La névralgie du trijumeau est causée par une blessure ou une compression du nerf trijumeau au niveau du visage. Les scientifiques ont découvert que les lésions nerveuses et l’inflammation augmentent l’activité de TRPM3, rendant les neurones de la douleur faciale hyperexcitables.
« La névralgie du trijumeau est l'un des pires syndromes douloureux. Les gens l'appellent la maladie suicidaire parce qu'elle est très douloureuse », note le professeur Thomas Voets. « Nous montrons que l'inhibition de TRPM3 fonctionne étonnamment bien dans les modèles animaux ».
Ces résultats ont été étayés par des données génétiques : certaines variantes du gène TRPM3 (qui rendent probablement le canal plus actif) sont significativement plus fréquentes chez les patients atteints de névralgie du trijumeau que dans la population générale. Ceci suggère une prédisposition génétique via TRPM3 et, lié à l’étude ci-dessus, montre pourquoi plusieurs patients sont résistants aux thérapies générales : les différentes variantes provoquent un trou de serrure différent pour le médicament, empêchant l’effet analgésique souhaité.

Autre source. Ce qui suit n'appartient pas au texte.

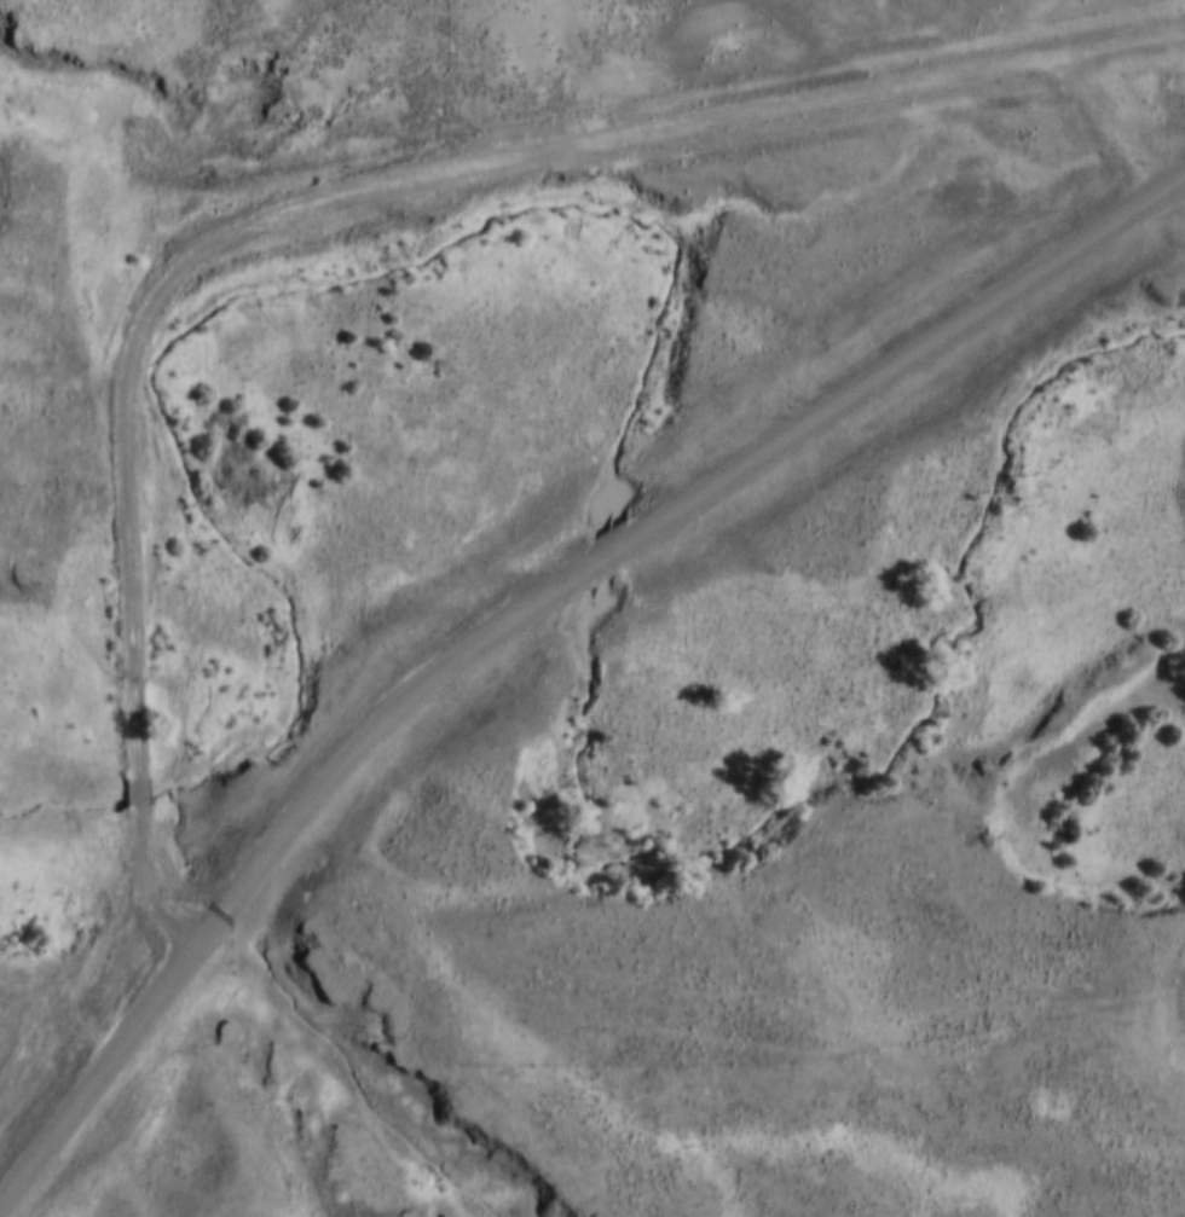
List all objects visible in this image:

Ensemble, ces études mettent en évidence à quel point la découverte d’une clé principale pour TRPM3 pourrait être cruciale pour contrôler la douleur et améliorer la santé neurologique. En comprenant exactement comment les molécules s'adaptent à ce verrou, les développeurs de médicaments peuvent concevoir de meilleures « clés », plus puissantes et plus sélectives, pour traiter les affections liées à TRPM3. Les chercheurs conçoivent actuellement des bloqueurs de TRPM3 spécifiques aux mutants pour traduire ces résultats en thérapies personnalisées contre la douleur.
« Savoir exactement comment une molécule s'insère dans ce verrou aide beaucoup à développer des médicaments meilleurs et plus spécifiques. Nous travaillons actuellement sur des clés encore mieux adaptées », conclut Voets. « Ces études ouvrent la porte à une médecine personnalisée de la douleur, permettant aux médecins d'adapter les traitements en fonction du « trou de serrure » TRPM3 d'un patient.
À terme, débloquer ce trou de serrure moléculaire pourrait conduire à de nouvelles thérapies efficaces pour les syndromes de douleur chronique, les troubles du développement neurologique et l’épilepsie.